10代のこころは強くてもろい揺りかごだ。だれかに必要とされたいのに、じぶんの肉体と精神がまるでかけ離れてしまって、じょうずに息継ぎができない。選ぶことがこわくて、いつも正しくないといけないと思っている。間違うことはよくないことで、わからないことがわからない。だれかと向き合うのもこわいけど、じぶんと向き合うのはもっとこわい。もしくは、その必要性さえわからずにいる。わたしとわたしじゃないものの境界線とはなんだろう。そういう極めて解像度のひくい絵のなかを、はみだしてもいいなんて知らずに息苦しく泳いでいる。

あなたしかいない、をいつも求めてしまうけれど、ほんとうは「わたししかいない」と自信をもって言えたらいい。そのことがわかる瞬間を人生のうちで得ることができたなら、それはぜったいに手離してはいけない。

「わかる」瞬間はいつだって唐突で特別だけれど、目にみえるものはほんのわずかで、見たいものだけを見ているにすぎない。赤は赤だし、緑は緑のままで。それでも他者とじぶんとふれたり離れたりして、あなたとわたしの曖昧な世界がいろどられていく。永遠の愛をかんたんに誓ったりしないところがすきだった。

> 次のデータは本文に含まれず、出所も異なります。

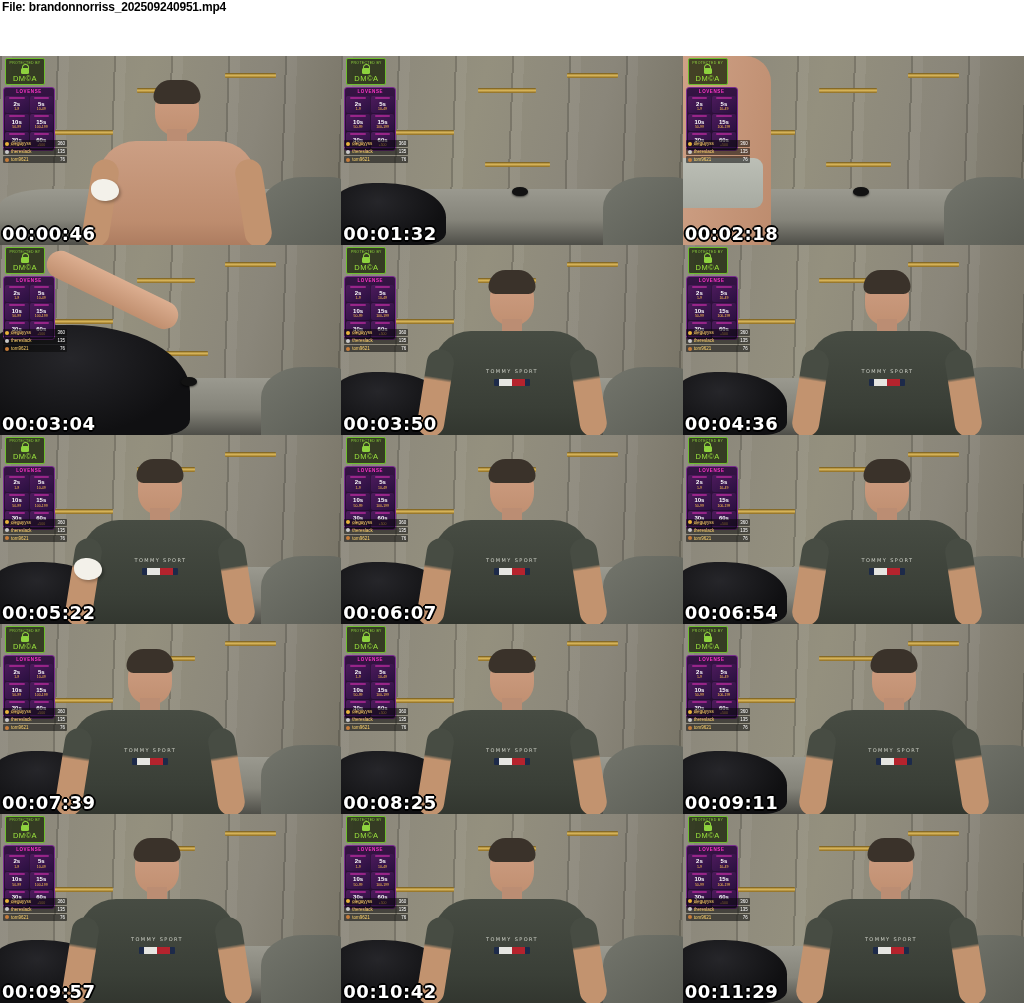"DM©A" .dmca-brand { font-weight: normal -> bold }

世界は物質だろうか?それ自体に色がついているかどうかはわからない。だけど、フルカラーだろうがモノクロだろうが、どちらだって間違っていない。わたしはわたしの肉体を通してしか存在しえないということ、そこからみえるものは、ぜったいに他者とイコールにはならないということ、すきな人にもそうでない人にも臆せずに伝えていけたらいい。

ガールミーツボーイ、目にはみえないたくさんの光をつかまえながら、だれにも消費されることなく、手をふって歩いていこうね。